There was silence for a few moments.

“‘Fritz! Fritz!’ she cried in English, ‘remember your promise after the last time. You said it should not be again. He will be silent! Oh, he will be silent!’

“‘You are mad, Elise!’ he shouted, struggling to break away from her. ‘You will be the ruin of us. He has seen too much. Let me pass, I say!’ He dashed her to one side, and, rushing to the window, cut at me with with his heavy weapon. I had let myself go, and was hanging by the hands to the sill, when his blow fell. I was conscious of a dull pain, my grip loosened, and I fell into the garden below.

“I was shaken but not hurt by the fall; so I picked myself up and rushed off among the bushes as hard as I could run, for I understood that I was far from being out of danger yet. Suddenly, however, as I ran, a deadly dizziness and sickness came over me. I glanced down at my hand, which was throbbing painfully, and then, for the the first time, saw that my thumb had been cut off and that the blood was pouring from my wound.
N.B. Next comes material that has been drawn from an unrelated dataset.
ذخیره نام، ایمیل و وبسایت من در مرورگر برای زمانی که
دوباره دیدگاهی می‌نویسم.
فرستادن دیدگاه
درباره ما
I endeavoured to tie my handkerchief round it, but there came a sudden buzzing in my ears, and next moment I fell in a dead faint among the rose-bushes.
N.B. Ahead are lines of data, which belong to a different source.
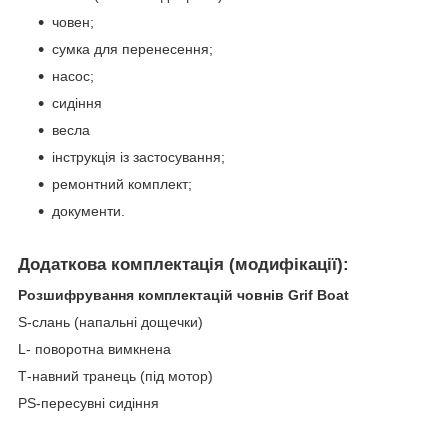
човен;
сумка для перенесення;
насос;
сидіння
весла
інструкція із застосування;
ремонтний комплект;
документи.
Додаткова комплектація (модифікації):
Розшифрування комплектацій човнів Grif Boat
S-слань (напальні дощечки)
L- поворотна вимкнена
Т-навний транець (під мотор)
PS-пересувні сидіння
“How long I remained unconscious I cannot tell. It must have been a very long time, for the moon had sunk, and a bright morning was breaking when I came to myself. My clothes were all sodden with dew, and my coat-sleeve was drenched with blood from my wounded thumb. The smarting of it recalled in an instant all the particulars of my night’s adventure, and I sprang to my feet with the feeling that I might hardly yet be safe from my pursuers. But to my astonishment, when I came to look round me, neither house nor garden were to be seen. I had been lying in an angle of the hedge close by the highroad, and just a little lower down was a long building, which proved, upon my approaching it, to be the very station at which I had arrived upon the previous night. Were it not for the ugly wound upon my hand, all that had passed during those dreadful hours might have been an evil dream.
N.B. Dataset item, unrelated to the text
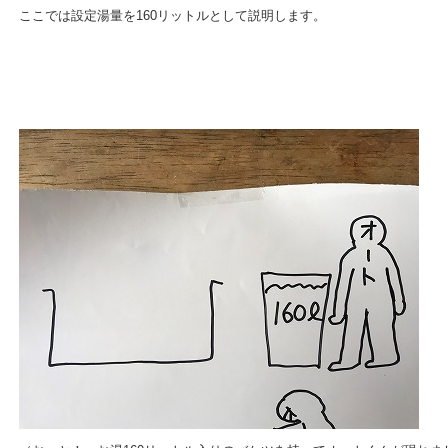
ここでは設定湯量を160リットルとして説明します。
“Half dazed, I went into the station and asked about the morning train. There would be one to Reading in less than an hour. The same porter was on duty, I found, as had been there when I arrived. I inquired of him whether he had ever heard of Colonel Lysander Stark. The name was strange to him. Had he observed a carriage the night before waiting for me? No, he had not. Was there a police-station anywhere near? There was one about three miles off.

“It was too far for me to go, weak and ill as I was. I determined to wait until I got back to town before telling my story to the police. It was a little past six when I arrived, so I went first to have my wound dressed, and then the doctor was kind enough to bring me along here. I put the case into your hands and shall do exactly what you advise.”

We both sat in silence for some little time after listening to this extraordinary narrative. Then Sherlock Holmes pulled down from the shelf one of the ponderous commonplace books in which he placed his cuttings.